Am Tisch sitzt Sebastian fast völlig versteinert. Er hat diesmal dreitausenddreihundertdreiunddreißig Schritte gezählt. Das sind um vierundvierzig mehr als beim letzten Mal. Er trägt diese Summe später in ein kleines Heft ein, wo ungewöhnliche „Rekorde“ verewigt werden. Im letzten Monat etwa wurde er gleich zwölf Mal von ziemlichen Rabauken verprügelt, wobei er allerdings keine bleibenden Schäden davontrug. Vier Mal schlug er zurück, und einmal hatte einer der grausamen Knaben den Verlust eines Schneidezahns zu beklagen. Diese Ruhmestat bekam natürlich einen Ehrenplatz in der Liste der Rekorde.
Als er einmal viel zu spät in Richtung Schule aufbrach, schaffte er es im Laufschritt, in nur drei Minuten und zwölf Sekunden das Klassenzimmer zu betreten, und wie üblich mit dem Klingeln der Schulglocke seinen Platz einzunehmen. Ein fast unschlagbarer Rekord.
„Der Turnbeutel ist immer noch verschwunden“, sagt Sebastian für die restliche Familie überraschend.

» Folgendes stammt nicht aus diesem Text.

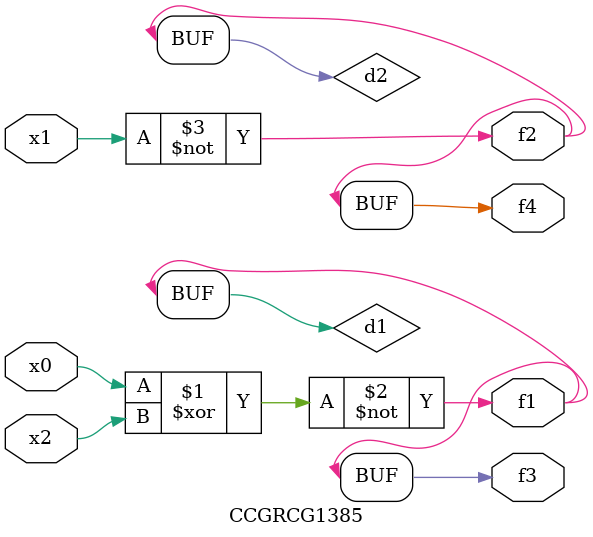
<source format=v>
module CCGRCG1385(
	input x0, x1, x2,
	output f1, f2, f3, f4
);

	wire d1, d2, d3;

	xnor (d1, x0, x2);
	nand (d2, x1);
	nor (d3, x1, x2);
	assign f1 = d1;
	assign f2 = d2;
	assign f3 = d1;
	assign f4 = d2;
endmodule

</source>
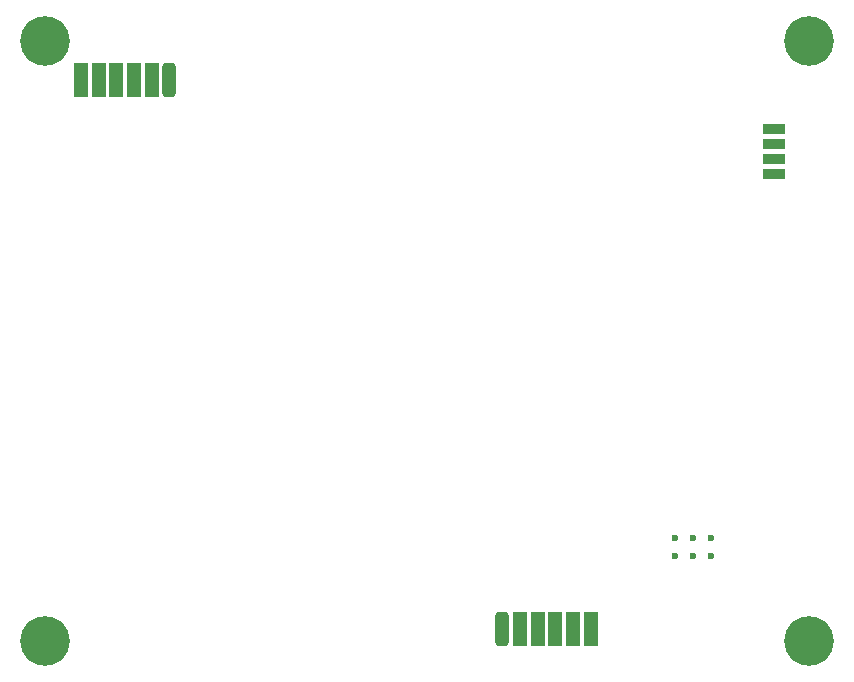
<source format=gbs>
G04*
G04 #@! TF.GenerationSoftware,Altium Limited,Altium Designer,21.6.1 (37)*
G04*
G04 Layer_Color=16711935*
%FSLAX44Y44*%
%MOMM*%
G71*
G04*
G04 #@! TF.SameCoordinates,ED4FE337-CE33-4479-A5C8-1B7B9E4D1B90*
G04*
G04*
G04 #@! TF.FilePolarity,Negative*
G04*
G01*
G75*
%ADD54R,1.2000X2.9000*%
%ADD66C,4.2000*%
%ADD67C,0.6000*%
G04:AMPARAMS|DCode=85|XSize=1.2mm|YSize=2.9mm|CornerRadius=0.35mm|HoleSize=0mm|Usage=FLASHONLY|Rotation=0.000|XOffset=0mm|YOffset=0mm|HoleType=Round|Shape=RoundedRectangle|*
%AMROUNDEDRECTD85*
21,1,1.2000,2.2000,0,0,0.0*
21,1,0.5000,2.9000,0,0,0.0*
1,1,0.7000,0.2500,-1.1000*
1,1,0.7000,-0.2500,-1.1000*
1,1,0.7000,-0.2500,1.1000*
1,1,0.7000,0.2500,1.1000*
%
%ADD85ROUNDEDRECTD85*%
%ADD86R,1.9000X0.9000*%
D54*
X1246485Y771571D02*
D03*
X1216485D02*
D03*
X1201485D02*
D03*
X859610Y1236000D02*
D03*
X829610D02*
D03*
X844610D02*
D03*
X874610D02*
D03*
X889610D02*
D03*
X1231485Y771571D02*
D03*
X1261485D02*
D03*
D66*
X799400Y1269092D02*
D03*
Y761258D02*
D03*
X1446300D02*
D03*
Y1269092D02*
D03*
D67*
X1348010Y848330D02*
D03*
Y833330D02*
D03*
X1333010D02*
D03*
Y848330D02*
D03*
X1363010D02*
D03*
Y833330D02*
D03*
D85*
X1186485Y771571D02*
D03*
X904610Y1236000D02*
D03*
D86*
X1416387Y1156950D02*
D03*
Y1169450D02*
D03*
Y1181950D02*
D03*
Y1194450D02*
D03*
M02*

</source>
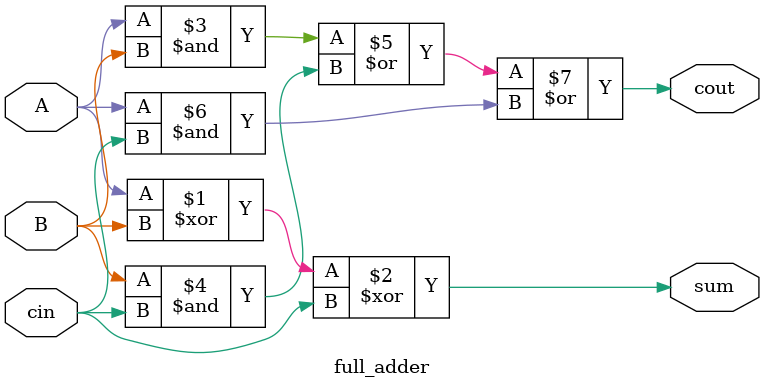
<source format=v>
module full_adder(A,B,cin,cout,sum);
    input A, B, cin;
    output cout, sum;

    assign sum = A ^ B ^ cin;
    assign cout = (A & B) | (B & cin) | (A & cin);
endmodule
</source>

„Ich verstehe nicht, wie ich ihn in der Straßenbahn vergessen konnte. Ich pass´ doch immer so genau auf.“
„Das kann doch jedem mal passieren“, sagt seine Mama. „Ist ganz normal, glaub´ mir.“
Dennoch kann er es nach wie vor nicht fassen, eine derartige Aktion gesetzt zu haben. Er hat den Turnbeutel beim Verlassen des Turnsaals einfach nicht mitgenommen. So was konnte nur Idioten passieren, und jetzt war er selbst ein Idiot! Dabei kontrolliert er jeden Abend mehrmals, ob die Turnsachen komplett im Beutel sind, wenn am nächsten Tag eine Turnstunde angesetzt ist. Dieses Mißgeschick hätte nicht passieren dürfen.
Sebastian wird zum Dosenschießen von seiner Oma eingeladen. Er gewinnt einen ziemlich großen Stoffaffen, der schnell zu seinem erklärten Liebling wird. Dieser Affe soll nunmehr darauf aufpassen, dass seinen Schulsachen nichts passiert. Der Bub ist jetzt zehn Jahre alt, und kurz vor dem Sprung ins Gymnasium.
„Ich habe eine Riesenüberraschung für dich“, sagt eines Tages sein Vater, und streckt seinem Sohn den vermissten Turnbeutel vor die Nase.
„Das ist wirklich eine Überraschung“, sagt Sebastian, der das Wort „Papa“ als Anrede nur ungern hinzufügt.
„Der Schulwart hat ihn in einem Mistkübel gefunden. Es ist noch alles drin, absolut vollzählig.“
„Wenn der in einem Mistkübel war, kann ich ihn nicht mehr verwenden.“
„Ach was, Junge! Mama wird ihn waschen, und damit hat sich die Sache.“
„Da sind gefährliche Bakterien drauf. Und die Turnsachen will ich nicht mehr anziehen.“
„Blödsinn, Basti! Warum sollten wir dir einen neuen Turnbeutel, und neue Turnsachen kaufen, wo doch jetzt der alte wieder aufgetaucht ist? Ist doch super, dass der Schulwart ihn gefunden hat!“
Sebastian spricht ganz leise.
„Ich kann die Sachen nicht mehr anziehen. Das geht nicht.“
Seine Eltern wollen keine neuen Turnsachen kaufen. Nur wenige Tage später verliert er den Turnbeutel endgültig – und absichtlich. Dafür wird er nicht zur Rechenschaft gezogen.